_Text segment_
>>>

You can now add Credit Unions to the list of people signing up for the bailout money, they applied for and received $40 billion worth this week to bolster against mortgage losses.  You know the other day I was sitting at the beanery waiting for them to bring me my order and I was staring out the window.  And I got that glazed over look in my eye and the wife said to me, “I know I shouldn’t but I am gonna anyway.  What are you thinking about”?”

And I said, “Oh, I was thinking back a long time ago, when we were young and stupid and we invested in that Ponzi scheme.  You remember that?” and she said, “Oh Lord, whatever made you think of that?”

For all of you that are not aware, a Ponzi scheme is a get rich deal, most of the time called a “Pyramid Scheme” and the people, who get in early, make tons of money, the others, well they don’t do so well.  They mainly lose their investment.  We were in the later group, we lost, about $1,000 and interest, and I made every stinking payment on it, 36 of them suckers.  (I told you we were young and stupid, we didn’t even have the money to lose, we borrowed our entry level amount … Now that was really d-u-m-b.)

So here is the deal.

I am thinking about how it is that I did something really dumb, really stupid, and I lost what I considered a large amount of money.  AND NO ONE … NOT ONE SOLITARY SOUL CAME FORWARD TO BAIL ME OUT … I HAD TO PAY EVERY DAMN DIME OF IT … AND I HAD TO TAKE MY KNOCKS THE HARD WAY. Since then, several lucrative offers have presented themselves, and we always say “no thank you.”  Our official position is that we have had so many good deals in the past, we cannot afford any more of them now.

<<<

_Exercise tasks_
1/ List every number or dollar amount that appears in the Ponzi scheme post.
2/ Continue the Ponzi scheme post from the end of its last paragraph.

_Excerpted records_
>>>

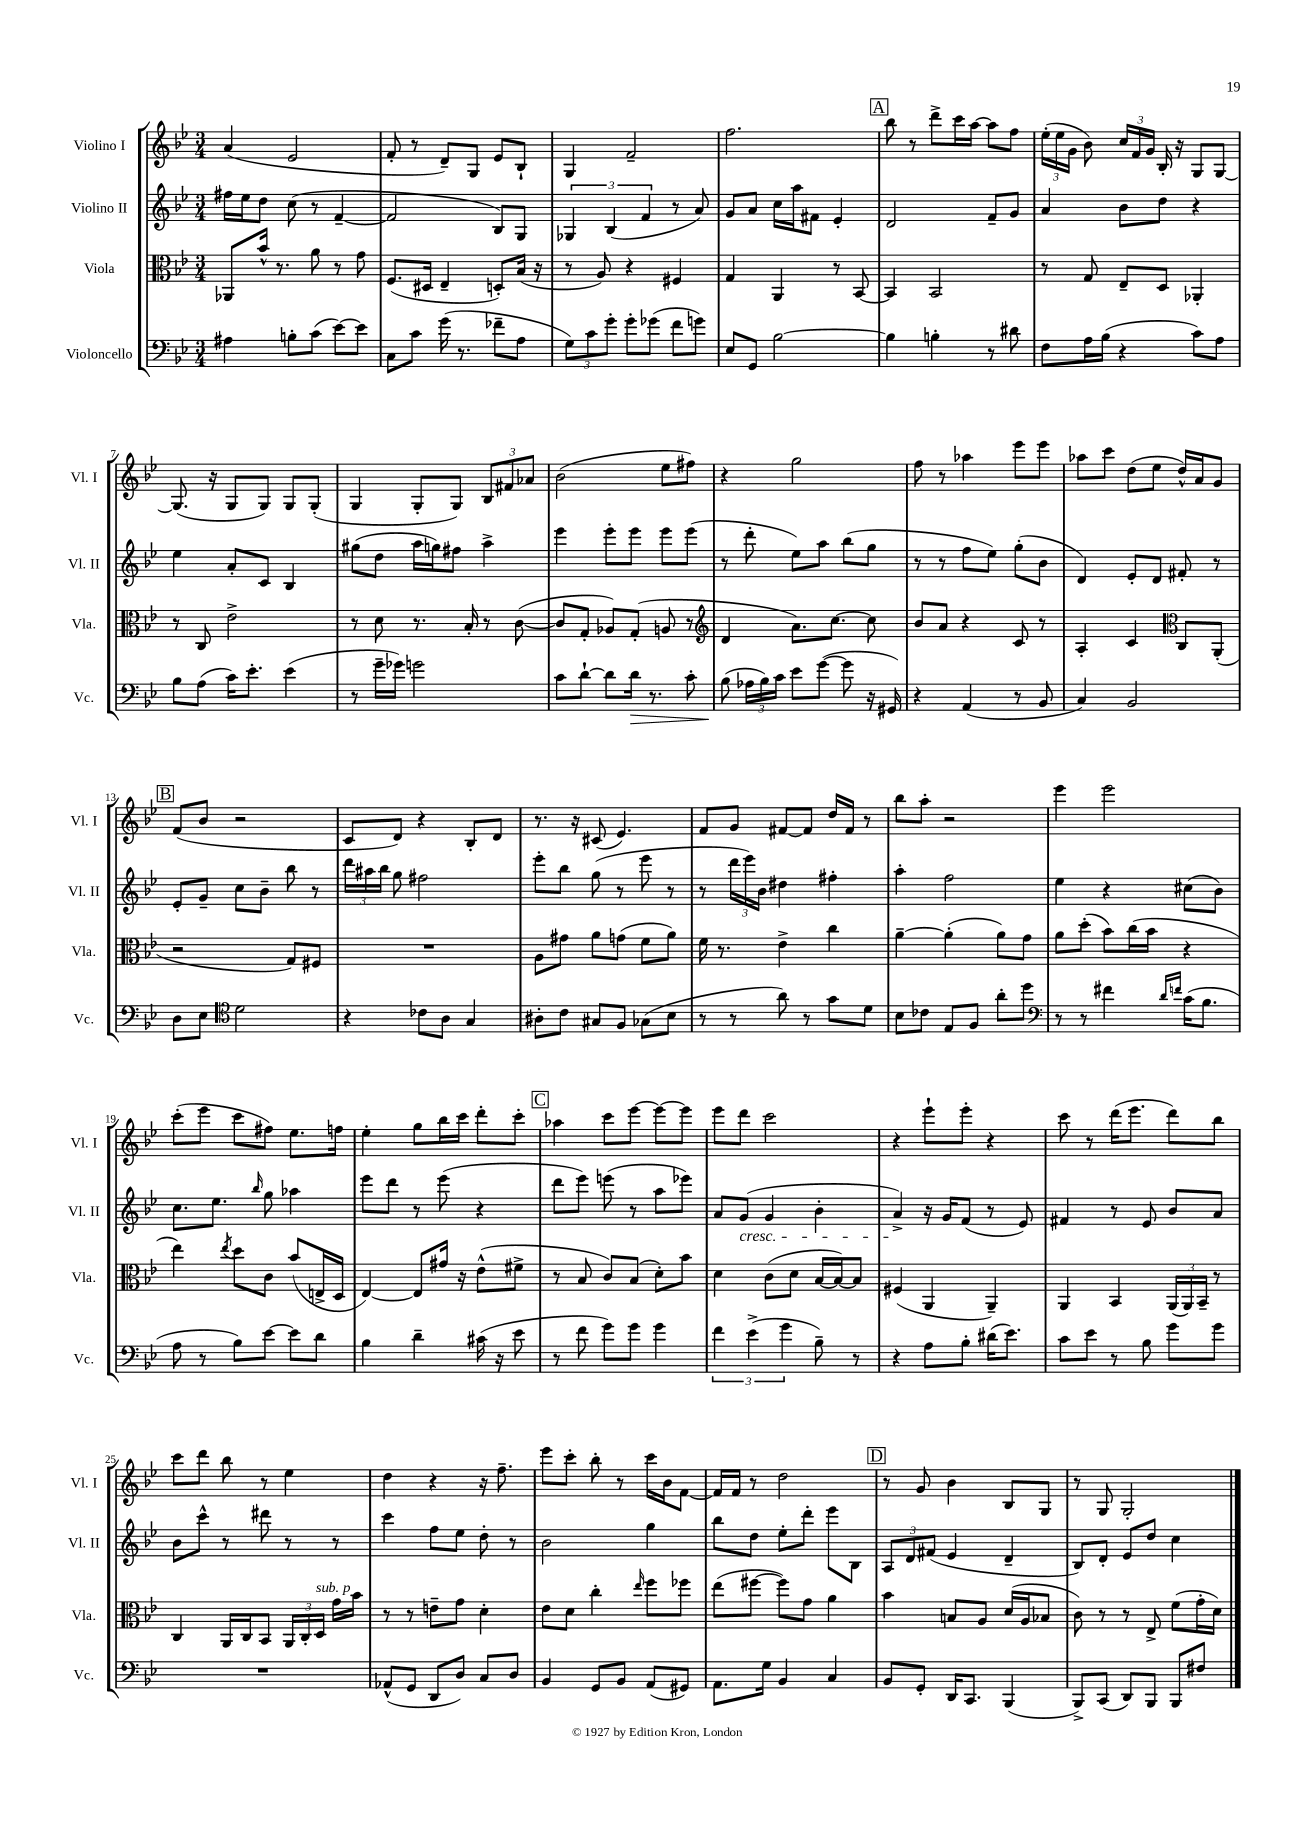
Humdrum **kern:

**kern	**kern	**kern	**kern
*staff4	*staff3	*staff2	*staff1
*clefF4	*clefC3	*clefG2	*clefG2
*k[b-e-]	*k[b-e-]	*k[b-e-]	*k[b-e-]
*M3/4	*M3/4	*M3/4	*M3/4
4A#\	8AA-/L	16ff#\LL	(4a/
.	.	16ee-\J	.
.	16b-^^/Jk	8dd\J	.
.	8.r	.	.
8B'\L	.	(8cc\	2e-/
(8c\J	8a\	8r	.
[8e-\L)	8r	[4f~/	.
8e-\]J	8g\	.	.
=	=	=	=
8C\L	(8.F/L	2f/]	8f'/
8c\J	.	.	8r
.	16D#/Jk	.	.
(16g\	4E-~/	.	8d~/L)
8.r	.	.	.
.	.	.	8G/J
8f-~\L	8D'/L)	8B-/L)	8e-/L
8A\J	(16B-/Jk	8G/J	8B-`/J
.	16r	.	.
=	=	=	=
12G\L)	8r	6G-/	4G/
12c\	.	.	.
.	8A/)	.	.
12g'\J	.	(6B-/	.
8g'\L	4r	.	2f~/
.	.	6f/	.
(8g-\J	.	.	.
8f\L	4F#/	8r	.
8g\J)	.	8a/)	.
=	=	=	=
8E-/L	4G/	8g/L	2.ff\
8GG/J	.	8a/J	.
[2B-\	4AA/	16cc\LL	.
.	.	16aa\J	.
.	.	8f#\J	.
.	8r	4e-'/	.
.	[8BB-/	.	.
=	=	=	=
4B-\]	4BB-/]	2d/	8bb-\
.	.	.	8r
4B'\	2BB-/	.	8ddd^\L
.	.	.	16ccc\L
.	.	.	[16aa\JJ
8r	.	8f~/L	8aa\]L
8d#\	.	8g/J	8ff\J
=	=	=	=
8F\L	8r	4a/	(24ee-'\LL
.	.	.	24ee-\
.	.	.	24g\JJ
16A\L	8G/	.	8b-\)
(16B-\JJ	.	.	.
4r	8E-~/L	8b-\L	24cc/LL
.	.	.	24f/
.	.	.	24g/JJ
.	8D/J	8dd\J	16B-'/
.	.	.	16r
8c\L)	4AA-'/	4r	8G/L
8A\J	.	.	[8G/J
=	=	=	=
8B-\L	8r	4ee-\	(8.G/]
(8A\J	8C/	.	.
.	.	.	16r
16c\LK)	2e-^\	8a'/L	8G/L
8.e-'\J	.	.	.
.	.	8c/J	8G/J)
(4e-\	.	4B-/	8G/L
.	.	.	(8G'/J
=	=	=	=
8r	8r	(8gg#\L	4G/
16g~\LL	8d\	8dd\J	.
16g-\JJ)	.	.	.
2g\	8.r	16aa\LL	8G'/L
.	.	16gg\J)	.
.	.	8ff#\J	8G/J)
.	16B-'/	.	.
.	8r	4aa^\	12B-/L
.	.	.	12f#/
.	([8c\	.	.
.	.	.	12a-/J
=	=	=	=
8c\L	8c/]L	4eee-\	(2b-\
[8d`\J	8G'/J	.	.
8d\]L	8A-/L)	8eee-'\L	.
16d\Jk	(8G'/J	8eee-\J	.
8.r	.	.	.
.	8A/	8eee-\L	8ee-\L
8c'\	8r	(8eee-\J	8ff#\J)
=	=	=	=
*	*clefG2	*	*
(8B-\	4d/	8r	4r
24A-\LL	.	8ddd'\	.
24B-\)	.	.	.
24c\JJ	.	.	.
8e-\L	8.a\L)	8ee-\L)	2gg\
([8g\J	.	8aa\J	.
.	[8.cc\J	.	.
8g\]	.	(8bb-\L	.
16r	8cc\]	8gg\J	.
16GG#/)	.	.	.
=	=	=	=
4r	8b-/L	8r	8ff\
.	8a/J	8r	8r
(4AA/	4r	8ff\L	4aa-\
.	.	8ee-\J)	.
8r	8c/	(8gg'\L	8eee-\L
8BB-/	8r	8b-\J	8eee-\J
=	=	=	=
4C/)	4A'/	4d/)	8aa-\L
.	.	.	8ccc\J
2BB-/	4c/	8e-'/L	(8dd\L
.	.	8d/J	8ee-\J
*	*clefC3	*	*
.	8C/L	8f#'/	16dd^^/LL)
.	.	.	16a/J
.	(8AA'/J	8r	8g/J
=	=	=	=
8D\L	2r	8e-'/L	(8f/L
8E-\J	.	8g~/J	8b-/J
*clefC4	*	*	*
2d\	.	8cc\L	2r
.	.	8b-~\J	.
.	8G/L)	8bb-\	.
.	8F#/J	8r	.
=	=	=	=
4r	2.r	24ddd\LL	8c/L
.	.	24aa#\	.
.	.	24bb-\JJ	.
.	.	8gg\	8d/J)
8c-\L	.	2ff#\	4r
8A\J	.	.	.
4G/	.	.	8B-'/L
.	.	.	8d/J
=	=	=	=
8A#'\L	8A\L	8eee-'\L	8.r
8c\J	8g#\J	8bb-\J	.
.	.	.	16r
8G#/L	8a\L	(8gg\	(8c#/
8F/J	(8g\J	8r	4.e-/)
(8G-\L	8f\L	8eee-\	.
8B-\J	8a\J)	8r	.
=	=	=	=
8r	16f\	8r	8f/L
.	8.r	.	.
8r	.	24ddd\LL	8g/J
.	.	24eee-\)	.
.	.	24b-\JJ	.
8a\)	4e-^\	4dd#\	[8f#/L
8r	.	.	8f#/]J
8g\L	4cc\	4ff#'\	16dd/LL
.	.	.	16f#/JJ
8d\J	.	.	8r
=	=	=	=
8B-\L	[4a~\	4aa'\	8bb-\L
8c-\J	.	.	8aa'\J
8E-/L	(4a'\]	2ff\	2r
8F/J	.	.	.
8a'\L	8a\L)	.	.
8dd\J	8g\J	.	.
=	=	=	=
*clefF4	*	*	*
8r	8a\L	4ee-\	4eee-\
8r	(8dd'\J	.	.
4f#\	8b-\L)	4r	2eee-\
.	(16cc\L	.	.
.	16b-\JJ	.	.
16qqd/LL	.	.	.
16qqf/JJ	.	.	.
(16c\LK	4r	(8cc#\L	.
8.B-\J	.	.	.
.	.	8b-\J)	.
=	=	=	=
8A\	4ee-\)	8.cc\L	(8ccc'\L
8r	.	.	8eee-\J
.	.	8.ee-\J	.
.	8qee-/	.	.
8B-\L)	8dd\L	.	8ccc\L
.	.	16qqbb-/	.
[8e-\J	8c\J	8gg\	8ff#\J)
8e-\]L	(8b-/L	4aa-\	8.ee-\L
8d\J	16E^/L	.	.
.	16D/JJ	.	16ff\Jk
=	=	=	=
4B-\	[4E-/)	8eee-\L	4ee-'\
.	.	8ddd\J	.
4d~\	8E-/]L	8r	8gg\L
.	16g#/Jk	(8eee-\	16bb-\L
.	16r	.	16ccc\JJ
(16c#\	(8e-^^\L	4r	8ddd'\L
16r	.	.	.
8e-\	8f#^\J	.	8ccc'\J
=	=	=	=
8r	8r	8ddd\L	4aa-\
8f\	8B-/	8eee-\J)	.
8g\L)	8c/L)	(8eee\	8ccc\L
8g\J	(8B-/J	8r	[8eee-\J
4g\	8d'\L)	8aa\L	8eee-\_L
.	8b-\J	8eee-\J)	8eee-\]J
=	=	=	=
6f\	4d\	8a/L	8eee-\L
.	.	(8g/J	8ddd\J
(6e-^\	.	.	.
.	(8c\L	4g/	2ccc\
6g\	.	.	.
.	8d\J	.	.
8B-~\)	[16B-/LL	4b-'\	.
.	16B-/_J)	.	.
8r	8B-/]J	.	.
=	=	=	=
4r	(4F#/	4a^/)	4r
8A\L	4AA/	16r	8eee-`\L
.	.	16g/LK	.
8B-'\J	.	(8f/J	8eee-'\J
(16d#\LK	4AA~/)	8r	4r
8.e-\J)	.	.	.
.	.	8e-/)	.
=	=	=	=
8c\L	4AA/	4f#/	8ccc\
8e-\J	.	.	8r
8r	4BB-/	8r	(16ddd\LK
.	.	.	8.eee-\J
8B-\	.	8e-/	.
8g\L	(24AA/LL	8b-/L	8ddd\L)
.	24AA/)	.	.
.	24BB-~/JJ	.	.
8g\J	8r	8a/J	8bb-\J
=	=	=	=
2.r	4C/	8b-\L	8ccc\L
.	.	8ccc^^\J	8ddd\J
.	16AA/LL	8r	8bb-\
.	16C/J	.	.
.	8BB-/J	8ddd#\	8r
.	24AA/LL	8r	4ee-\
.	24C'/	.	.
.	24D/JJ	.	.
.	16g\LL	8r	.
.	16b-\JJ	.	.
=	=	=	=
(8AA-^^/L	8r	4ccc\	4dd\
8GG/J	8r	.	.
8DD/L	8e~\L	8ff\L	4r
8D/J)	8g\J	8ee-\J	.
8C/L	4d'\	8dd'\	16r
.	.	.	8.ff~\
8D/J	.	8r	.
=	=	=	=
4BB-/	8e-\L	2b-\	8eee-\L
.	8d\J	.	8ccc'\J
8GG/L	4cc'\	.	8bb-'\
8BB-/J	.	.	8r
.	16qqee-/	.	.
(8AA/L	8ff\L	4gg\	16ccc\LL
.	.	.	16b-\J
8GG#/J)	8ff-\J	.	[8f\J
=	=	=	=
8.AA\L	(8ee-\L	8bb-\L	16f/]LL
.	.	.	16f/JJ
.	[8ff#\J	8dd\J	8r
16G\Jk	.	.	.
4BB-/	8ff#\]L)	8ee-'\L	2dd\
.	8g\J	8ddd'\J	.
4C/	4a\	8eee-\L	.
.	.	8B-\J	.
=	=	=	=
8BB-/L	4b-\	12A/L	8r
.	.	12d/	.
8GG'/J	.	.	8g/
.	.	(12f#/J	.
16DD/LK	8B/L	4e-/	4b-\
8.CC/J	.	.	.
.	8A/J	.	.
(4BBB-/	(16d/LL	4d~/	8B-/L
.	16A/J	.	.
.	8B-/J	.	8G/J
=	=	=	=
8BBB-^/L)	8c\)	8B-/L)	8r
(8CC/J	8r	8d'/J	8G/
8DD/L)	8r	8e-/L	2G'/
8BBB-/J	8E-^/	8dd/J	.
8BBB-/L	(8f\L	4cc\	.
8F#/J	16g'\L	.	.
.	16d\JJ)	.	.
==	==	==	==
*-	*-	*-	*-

<<<

_Responses_
1/
- $40 billion
- $1,000
- 36

2/
When do WE get bailed out … Who is going to help us out … those of us that are struggling.

Business has gotten so bad here lately, even the people who were not planning on paying for it anyway, are not buying. I asked my neighbor about it and he said, “The bible says cast thy bread upon the waters and it will be returned to you 100 fold.”  Which is fine, but what are you supposed to do with 100 soggy wet loaves of bread?  When I was young, my paycheck would burn a hole in my pocket, these days it isn’t enough to keep my pocket warm.  It is truly a shame that at this point in life, you have only one regret.  And that would be that you have not accumulated enough cash to be able to fly on a moment’s notice to Japan to bid on Paul’s Sergeant Peppers uniform.

The Governor will see you now … Please have your checkbook handy

Corruption has tainted politics in Chicago (Illinois in general) since the prohibition days and Albert Scarface Capone, but the arrest Tuesday of Illinois Governor Brad Blagojevich revealed alleged conspiracy and bribery schemes so brazen that the veteran investigators and prosecutors could barely hold their revulsion.  Government for sale .. to the highest bidder, the American Way, kind of makes you proud doesn’t it?  Shades of Bill Clinton when he was governor of Arkansas.  When the highway patrol stopped you there, they would say, “Have your wife get out of the car, so the governor can frisk her.”

Here is another one out of Illinois for you. In Springfield, Zachary Holloway, 20, and a pal were arrested and charged with breaking into one car and stealing, among other things, a motorcycle helmet, then attempting to break into another car.

To try to get into the second car, Holloway put on the helmet, stood back from the car, and charged into it, head-butting a window, unsuccessfully, twice.  They were arrested and booked that day.

Finally coming clean

Some 20 years after the Exxon Valdez oil spill, plaintiffs in the case are getting what’s left of the money they were originally awarded, the Anchorage Daily News reports.  Some plaintiffs will get amounts ranging from several hundred dollars to $100K or more.  Most had just about given up hope of getting anything from it at all.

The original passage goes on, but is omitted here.